◆ **ТЕКСТ ДЛЯ ЧТЕНИЯ**:
Александр Иванович Герцен (1812–1870) Сочинения в двух томах. Том 2. — М., 1986
Концы и начала (1862)
...Вне службы дворянин превращался из битого денщика в бьющего Петра I; в деревне ему было полное раздолье, тут сам он становился капралом, императором, вельможей и отцом вотчины. Из этой жизни волка и просветителя вместе вышли все колоссальные уродства — от Бироновых заплечных мастеров и Потемкиных большого размера до Биронов-палачей и Потемкиных в микрометрическом сокращении; от Измайлова, секущего исправников, до Ноздрева с оборванной бакенбардой; от Аракчеева всея России до батальонных и ротных Аракчеевых, заколачивающих в гроб солдата; от взяточников первых трех классов до голодной стаи пернатых, записывающих бедных мужиков в могилу,— со всеми неистощимыми вариациями пьяных офицеров, забияк, картежных игроков, героев ярмарок, псарей, драчунов, секунов, серальников. В их числе там-сям изредка попадался помещик, сделавшийся иностранцем для того, чтоб остаться человеком, или «прекрасная душа» Манилов, горлица-дворянин, воркующий в господском доме близ исправительной конюшни.
...Страшные, бесплодные Июньские дни 1848 были протестом отчаяния; они не создавали, они разрушали — но разрушаемое оказалось крепче. С взятием последней баррикады, с отправкой последней депортации без суда настает эра для порядка. Утопия демократической республики улетучилась так же, как утопия царства небесного на земле. Освобождение оказалось окончательно так же несостоятельным, как искупление.
Но общественное брожение не настолько успокоилось, чтоб люди занялись тихо своим делом; надобно было занять умы, а без утопий, без эпидемических увлечений идеалами плохо. Хорошо еще, если б без них обманутые в ожидании народные массы только бы плеснели и загнивали на ирландский манер, как стоячая вода; а то, пожалуй, они поднимутся одичалые и попробуют своими самсоновскими мышцами — крепки ли столбы общественной храмины, к которым они прикованы!
Где же взять безопасные идеалы?
Затрудняться нечего — в душе человеческой обителей много. Сортировка людей по народностям становилась больше и больше бедным идеалом в этом мире, схоронившем революцию.

◆ **ИСХОДНЫЕ ДАННЫЕ**:
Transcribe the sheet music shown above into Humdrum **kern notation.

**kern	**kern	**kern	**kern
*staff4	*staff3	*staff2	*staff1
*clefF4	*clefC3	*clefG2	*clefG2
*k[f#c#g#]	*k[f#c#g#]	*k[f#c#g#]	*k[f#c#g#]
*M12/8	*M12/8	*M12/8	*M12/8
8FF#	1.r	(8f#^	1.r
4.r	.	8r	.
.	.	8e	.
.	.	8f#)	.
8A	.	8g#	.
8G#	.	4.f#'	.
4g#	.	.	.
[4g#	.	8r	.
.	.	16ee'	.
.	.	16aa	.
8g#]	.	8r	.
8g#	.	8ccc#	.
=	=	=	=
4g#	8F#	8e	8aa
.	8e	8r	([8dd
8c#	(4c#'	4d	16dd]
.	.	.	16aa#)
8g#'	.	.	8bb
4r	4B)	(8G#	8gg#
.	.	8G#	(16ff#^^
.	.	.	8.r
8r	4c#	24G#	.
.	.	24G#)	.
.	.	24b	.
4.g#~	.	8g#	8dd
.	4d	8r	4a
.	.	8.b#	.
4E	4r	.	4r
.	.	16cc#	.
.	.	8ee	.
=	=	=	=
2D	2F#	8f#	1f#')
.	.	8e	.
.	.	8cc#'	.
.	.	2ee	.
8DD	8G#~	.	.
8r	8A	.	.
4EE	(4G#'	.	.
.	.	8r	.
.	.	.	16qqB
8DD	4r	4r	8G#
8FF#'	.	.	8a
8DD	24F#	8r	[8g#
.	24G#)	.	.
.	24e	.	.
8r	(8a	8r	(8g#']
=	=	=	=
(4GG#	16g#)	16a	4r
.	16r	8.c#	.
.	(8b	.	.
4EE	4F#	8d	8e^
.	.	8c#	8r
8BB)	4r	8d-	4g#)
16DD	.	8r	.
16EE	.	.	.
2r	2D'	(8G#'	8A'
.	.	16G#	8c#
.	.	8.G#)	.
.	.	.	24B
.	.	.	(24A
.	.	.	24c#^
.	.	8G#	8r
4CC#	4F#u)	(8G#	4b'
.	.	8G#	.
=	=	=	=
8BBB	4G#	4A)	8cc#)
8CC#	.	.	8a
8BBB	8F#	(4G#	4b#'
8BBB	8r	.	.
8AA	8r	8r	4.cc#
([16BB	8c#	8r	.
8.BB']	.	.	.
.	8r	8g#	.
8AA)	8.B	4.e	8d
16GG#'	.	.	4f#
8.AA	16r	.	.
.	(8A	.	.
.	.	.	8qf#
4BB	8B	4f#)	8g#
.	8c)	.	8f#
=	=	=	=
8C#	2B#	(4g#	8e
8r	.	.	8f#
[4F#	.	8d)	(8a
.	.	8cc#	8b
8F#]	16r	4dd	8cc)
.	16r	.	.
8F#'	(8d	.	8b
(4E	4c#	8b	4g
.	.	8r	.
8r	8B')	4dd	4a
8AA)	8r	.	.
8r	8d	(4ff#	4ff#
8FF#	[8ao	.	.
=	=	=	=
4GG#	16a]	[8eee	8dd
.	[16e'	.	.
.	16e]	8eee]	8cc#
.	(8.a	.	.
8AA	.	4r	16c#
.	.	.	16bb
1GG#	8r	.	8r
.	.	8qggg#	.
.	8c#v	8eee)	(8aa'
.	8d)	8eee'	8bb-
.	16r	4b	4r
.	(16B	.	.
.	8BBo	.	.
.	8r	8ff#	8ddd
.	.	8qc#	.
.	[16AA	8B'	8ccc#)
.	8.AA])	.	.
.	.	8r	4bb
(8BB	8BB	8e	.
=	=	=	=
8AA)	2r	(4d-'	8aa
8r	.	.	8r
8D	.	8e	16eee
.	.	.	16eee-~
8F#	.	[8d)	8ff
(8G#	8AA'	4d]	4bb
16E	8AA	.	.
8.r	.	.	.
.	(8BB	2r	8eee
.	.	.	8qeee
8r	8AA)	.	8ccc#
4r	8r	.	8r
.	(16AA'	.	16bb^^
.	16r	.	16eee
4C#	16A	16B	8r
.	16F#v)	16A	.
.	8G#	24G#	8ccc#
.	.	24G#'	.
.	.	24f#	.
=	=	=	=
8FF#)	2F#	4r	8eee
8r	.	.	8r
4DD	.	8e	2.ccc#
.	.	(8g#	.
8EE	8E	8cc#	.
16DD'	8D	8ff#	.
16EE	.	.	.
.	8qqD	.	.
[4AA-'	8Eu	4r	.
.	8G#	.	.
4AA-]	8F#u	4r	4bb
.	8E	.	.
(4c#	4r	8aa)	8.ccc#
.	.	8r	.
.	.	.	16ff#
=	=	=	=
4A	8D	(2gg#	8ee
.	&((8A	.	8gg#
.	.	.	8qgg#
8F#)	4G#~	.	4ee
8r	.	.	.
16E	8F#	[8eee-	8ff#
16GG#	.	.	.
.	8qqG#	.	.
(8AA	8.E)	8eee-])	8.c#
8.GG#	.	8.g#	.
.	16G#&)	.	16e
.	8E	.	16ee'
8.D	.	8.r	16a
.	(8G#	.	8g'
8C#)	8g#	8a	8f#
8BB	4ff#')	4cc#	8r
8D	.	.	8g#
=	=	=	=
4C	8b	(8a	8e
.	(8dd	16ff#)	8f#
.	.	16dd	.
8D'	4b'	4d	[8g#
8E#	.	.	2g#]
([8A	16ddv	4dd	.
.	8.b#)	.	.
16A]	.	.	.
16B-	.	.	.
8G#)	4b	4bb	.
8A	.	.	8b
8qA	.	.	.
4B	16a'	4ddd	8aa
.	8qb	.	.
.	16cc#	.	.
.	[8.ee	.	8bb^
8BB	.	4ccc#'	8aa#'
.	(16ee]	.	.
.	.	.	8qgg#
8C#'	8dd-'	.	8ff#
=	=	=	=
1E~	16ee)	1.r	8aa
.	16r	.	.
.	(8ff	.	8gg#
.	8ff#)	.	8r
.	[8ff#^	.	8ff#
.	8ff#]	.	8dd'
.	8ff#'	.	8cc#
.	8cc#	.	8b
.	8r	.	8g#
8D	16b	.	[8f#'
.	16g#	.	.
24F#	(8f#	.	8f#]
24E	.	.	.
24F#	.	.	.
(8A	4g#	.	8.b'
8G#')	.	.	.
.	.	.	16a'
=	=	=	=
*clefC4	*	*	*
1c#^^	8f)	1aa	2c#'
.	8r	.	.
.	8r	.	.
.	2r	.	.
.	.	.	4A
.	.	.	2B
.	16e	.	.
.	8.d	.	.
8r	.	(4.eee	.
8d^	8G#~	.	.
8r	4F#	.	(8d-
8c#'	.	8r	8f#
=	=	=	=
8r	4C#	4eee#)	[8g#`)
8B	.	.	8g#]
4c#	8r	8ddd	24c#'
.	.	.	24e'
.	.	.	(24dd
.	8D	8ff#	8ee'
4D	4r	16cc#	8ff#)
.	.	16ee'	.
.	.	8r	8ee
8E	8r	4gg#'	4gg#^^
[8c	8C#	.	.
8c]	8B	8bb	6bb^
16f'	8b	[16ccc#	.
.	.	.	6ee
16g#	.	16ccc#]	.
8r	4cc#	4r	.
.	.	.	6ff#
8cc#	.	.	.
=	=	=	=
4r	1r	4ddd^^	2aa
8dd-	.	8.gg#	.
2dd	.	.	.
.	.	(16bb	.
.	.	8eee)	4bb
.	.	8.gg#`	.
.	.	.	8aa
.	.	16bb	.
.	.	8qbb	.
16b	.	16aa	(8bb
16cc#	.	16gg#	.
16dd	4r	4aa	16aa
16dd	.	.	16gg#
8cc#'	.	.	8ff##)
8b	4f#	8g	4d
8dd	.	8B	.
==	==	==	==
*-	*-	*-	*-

◆ **ЧТО НУЖНО СДЕЛАТЬ**:
• A. Перепечатайте из текста «Концы и начала» всё, начиная с «Но общественное брожение» и вплоть до «мире, схоронившем революцию.» включительно.
• B. Продолжите текст «Концы и начала» сразу после его последнего предложения.

◆ **ОТВЕТЫ НА ЗАДАНИЯ**:
• A.
Но общественное брожение не настолько успокоилось, чтоб люди занялись тихо своим делом; надобно было занять умы, а без утопий, без эпидемических увлечений идеалами плохо. Хорошо еще, если б без них обманутые в ожидании народные массы только бы плеснели и загнивали на ирландский манер, как стоячая вода; а то, пожалуй, они поднимутся одичалые и попробуют своими самсоновскими мышцами — крепки ли столбы общественной храмины, к которым они прикованы!
Где же взять безопасные идеалы?
Затрудняться нечего — в душе человеческой обителей много. Сортировка людей по народностям становилась больше и больше бедным идеалом в этом мире, схоронившем революцию.

• B.
Политические партии распустились в национальные — это не только шаг за революцию, но шаг за христианство. Общечеловеческие стремления католицизма и революций уступили место языческому патриотизму, и честь знамени осталась единственной неприкосновенной честью народов.
Когда мне приходит в голову, что двенадцать лет тому назад в парижских салонах гуляка и шут Ромье проповедовал во всеуслышание, что возбужденные революционные силы надобно своротить с их страшной дороги и направить на вопросы национальные, пожалуй династические *, я невольно, по старой памяти, краснею от стыда.
Воевать, за что б то ни было, надобно, иначе в этом застое нападет китайский сон — ну а его долго не разбудишь. Да нужно ли будить? В этом-то и вопрос.
Последним могиканам XVIII столетия, Дон-Кихотам революции, социалистам и долею литераторам, поэтам и вообще всяким эксцентричностям спать не хочется, и они, насколько могут, мешают массам — заснуть. Неречистое мещанство совестится признаться, что ему спать хочется, и туда же бормочет в полусне неясные слова о прогрессе, свободе...
Будить надобно войной. А есть ли во всей оружейной палате прошлого знамя, хоругвь, слово, идея, из-за которых бы люди пошли драться, которых бы они не видали опозоренными и в грязи... suffrage universel **, может быть?..
* Герцен имеет в виду реакционную, написанную с позиций бонапартизма брошюру О. Ромье «Le spectre rouge» («Красный призрак»), вышедшую в 1850 г.